─── Dataset entries ───
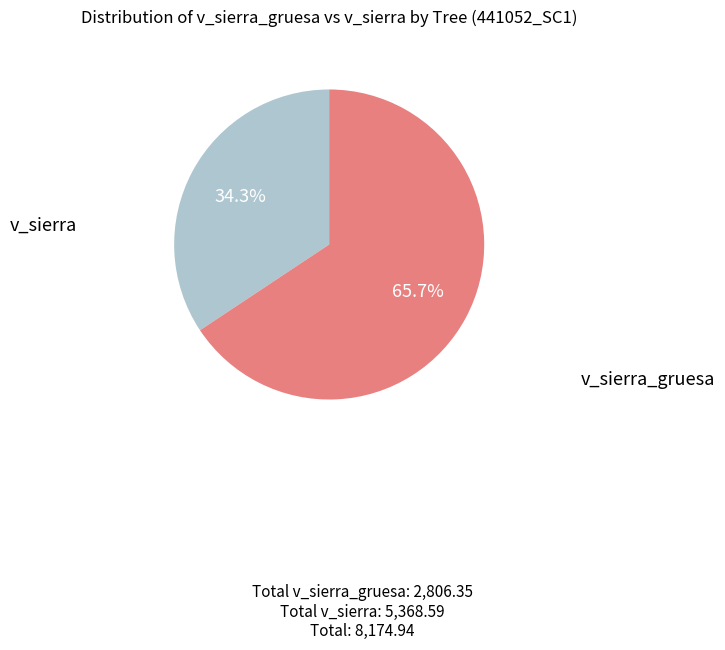

Is there a majority slice in this chart?

Yes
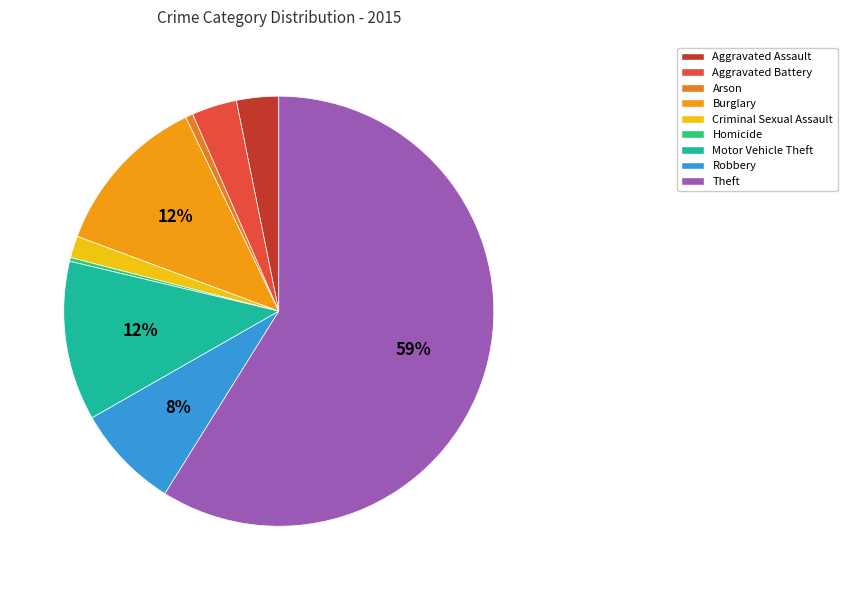

Do Aggravated Assault and Burglary together represent more than half of the pie?

No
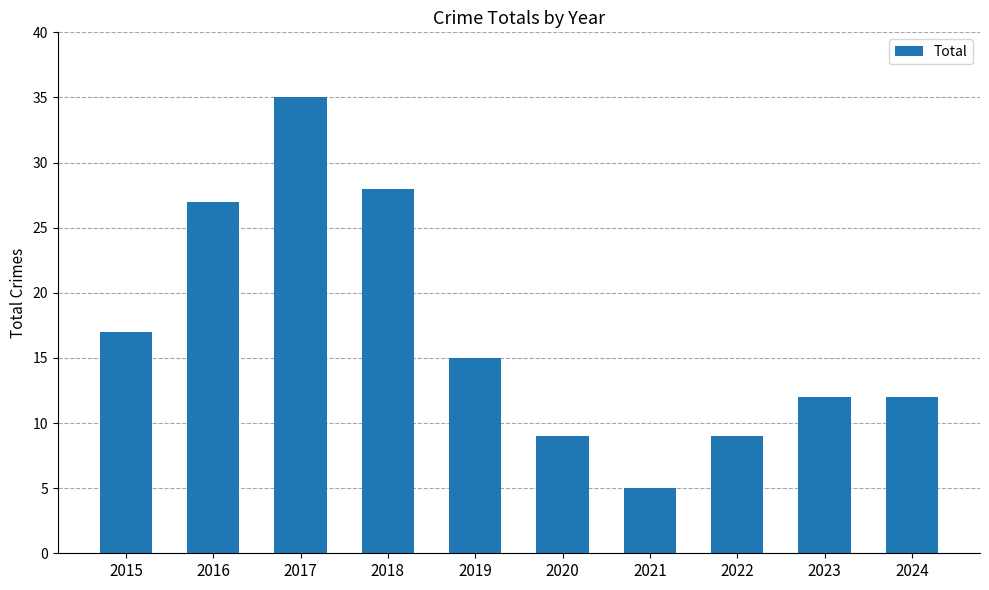

The value at 2019 is 20. True or false?

False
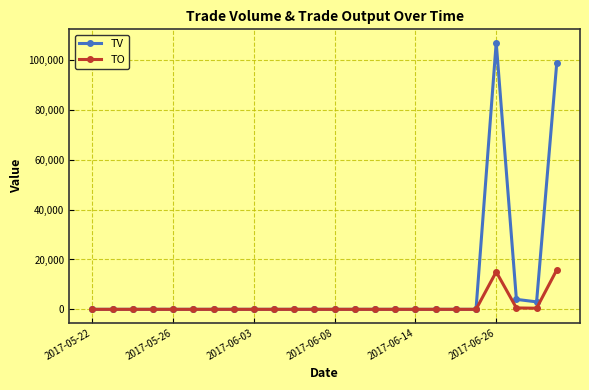

What is the highest value of the TV series?

107000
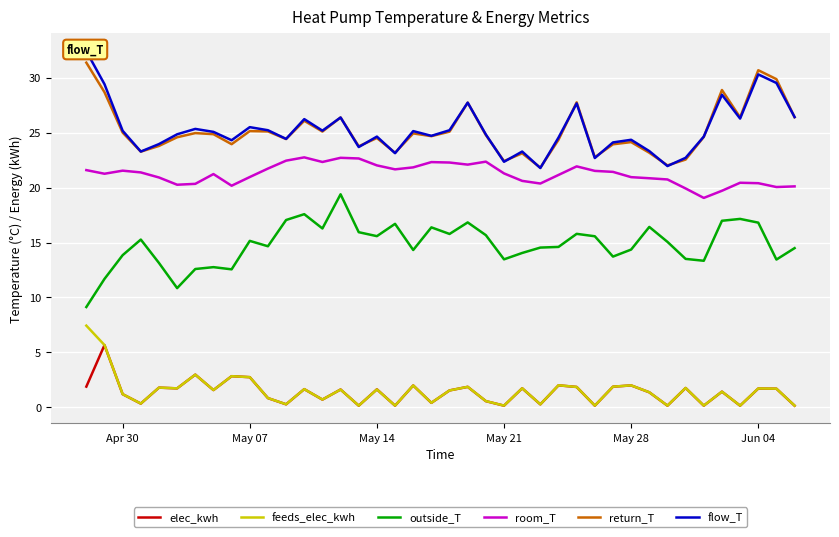

True or false: return_T and elec_kwh cross at least once.

False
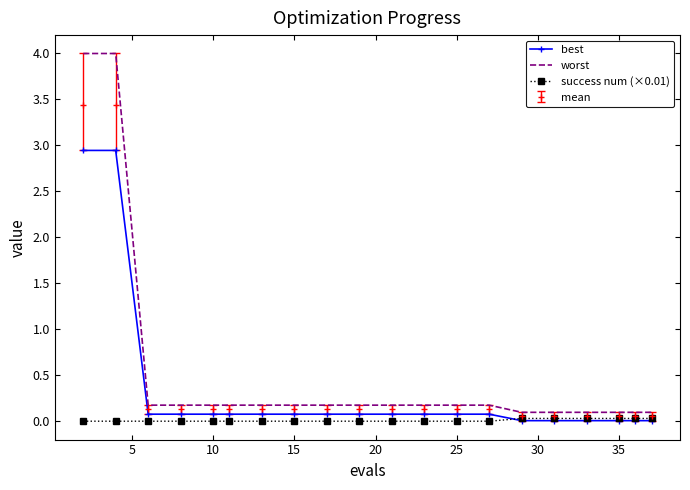

Which series has the largest range (max minus min)?

worst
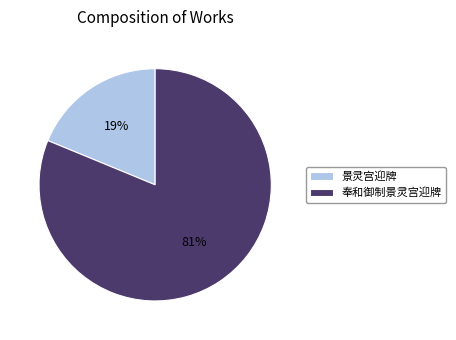

Approximately how many times larger is the value at 奉和御制景灵宫迎牌 compared to 景灵宫迎牌?

4.3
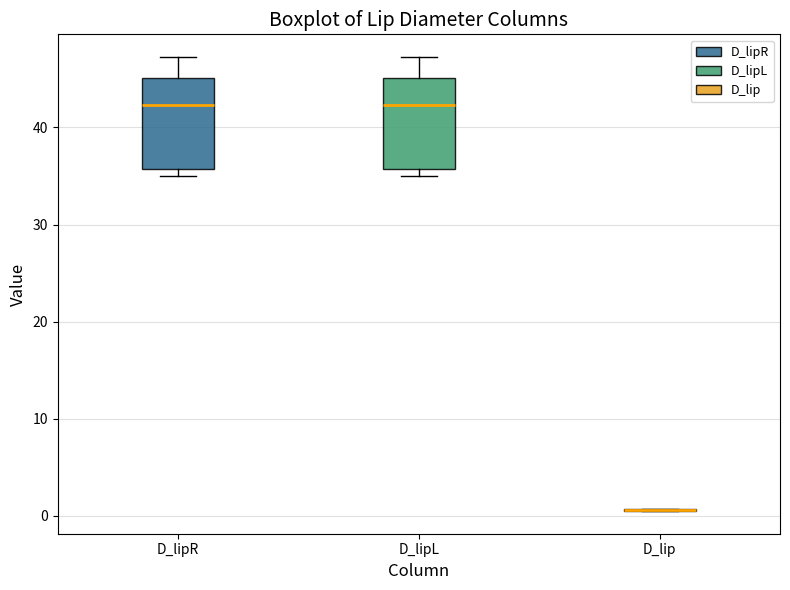

Reading left to right, read every box against the y-axis: the position of its median line, the range the box covers, and the ends of its whiskers. The values are not printed on the chart, so give them approximately, as read against the axis.

D_lipR: median 42, box 36 to 45, whiskers 35 to 47
D_lipL: median 42, box 36 to 45, whiskers 35 to 47
D_lip: box collapsed to a line at 1, whiskers 0 to 1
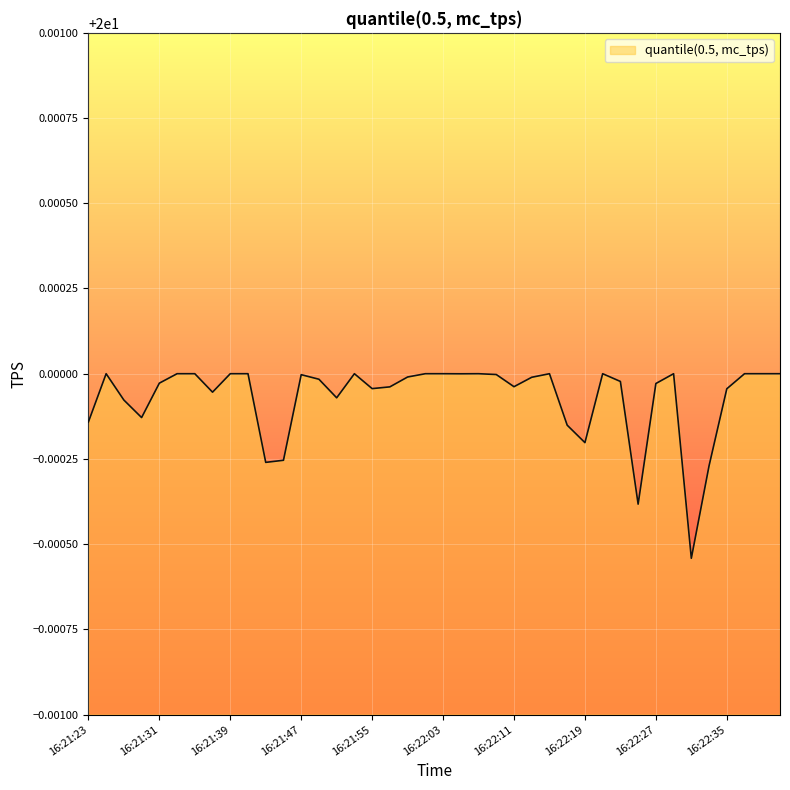

Reading left to right, extract all data points from this chart.

20.0	20.0	20.0	20.0	20.0	20.0	20.0	20.0	20.0	20.0	20.0	20.0	20.0	20.0	20.0	20.0	20.0	20.0	20.0	20.0	20.0	20.0	20.0	20.0	20.0	20.0	20.0	20.0	20.0	20.0	20.0	20.0	20.0	20.0	20.0	20.0	20.0	20.0	20.0	20.0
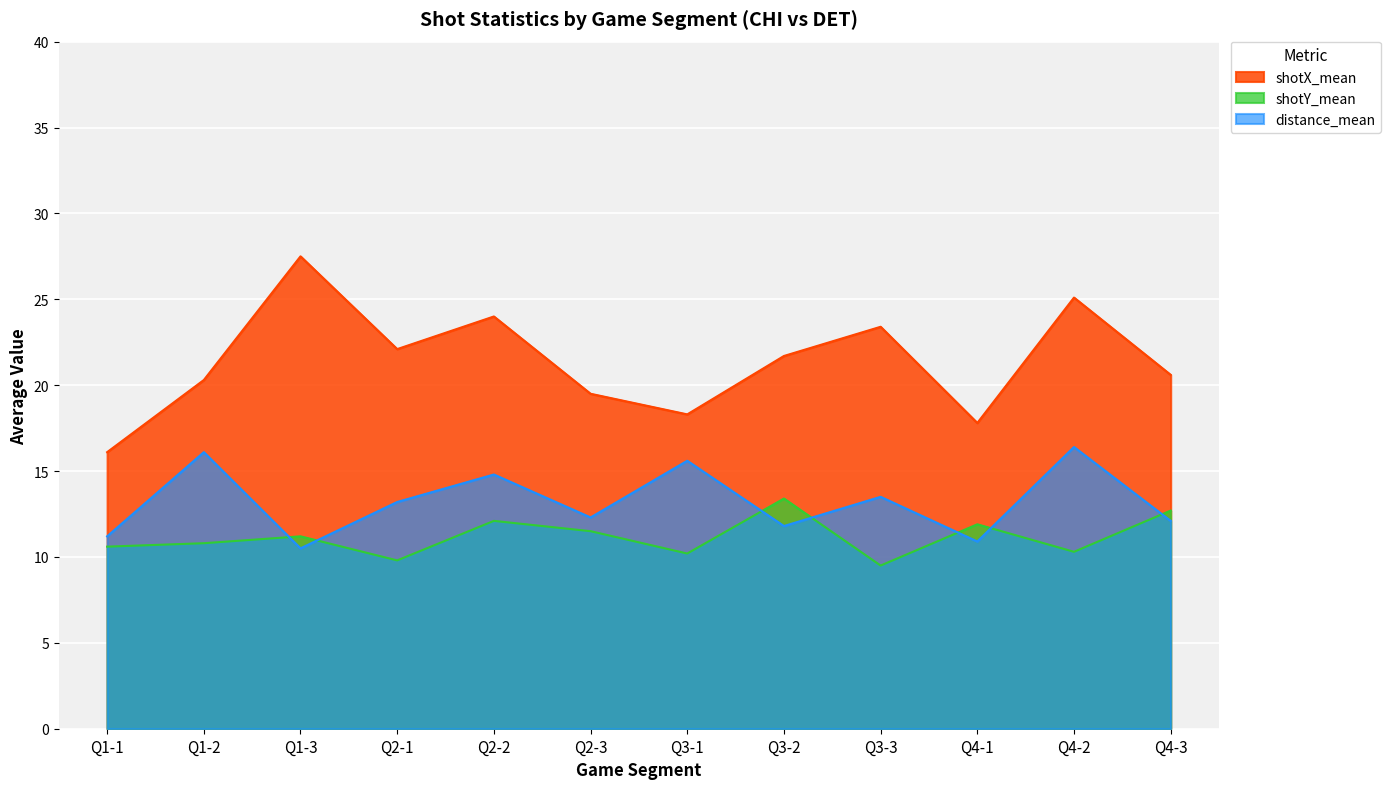

What position from the right is shotX?

4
───
Please render the listing above as a JSON list of strings, one string per line, leaving out blank lines and the pictures.

§ **Answer section**
[
  "Is there a majority slice in this chart?",
  "Yes",
  "Do Aggravated Assault and Burglary together represent more than half of the pie?",
  "No",
  "The value at 2019 is 20. True or false?",
  "False",
  "What is the highest value of the TV series?",
  "107000",
  "True or false: return_T and elec_kwh cross at least once.",
  "False",
  "Which series has the largest range (max minus min)?",
  "worst",
  "Approximately how many times larger is the value at 奉和御制景灵宫迎牌 compared to 景灵宫迎牌?",
  "4.3",
  "Reading left to right, read every box against the y-axis: the position of its median line, the range the box covers, and the ends of its whiskers. The values are not printed on the chart, so give them approximately, as read against the axis.",
  "D_lipR: median 42, box 36 to 45, whiskers 35 to 47",
  "D_lipL: median 42, box 36 to 45, whiskers 35 to 47",
  "D_lip: box collapsed to a line at 1, whiskers 0 to 1",
  "Reading left to right, extract all data points from this chart.",
  "20.0\t20.0\t20.0\t20.0\t20.0\t20.0\t20.0\t20.0\t20.0\t20.0\t20.0\t20.0\t20.0\t20.0\t20.0\t20.0\t20.0\t20.0\t20.0\t20.0\t20.0\t20.0\t20.0\t20.0\t20.0\t20.0\t20.0\t20.0\t20.0\t20.0\t20.0\t20.0\t20.0\t20.0\t20.0\t20.0\t20.0\t20.0\t20.0\t20.0",
  "What position from the right is shotX?",
  "4"
]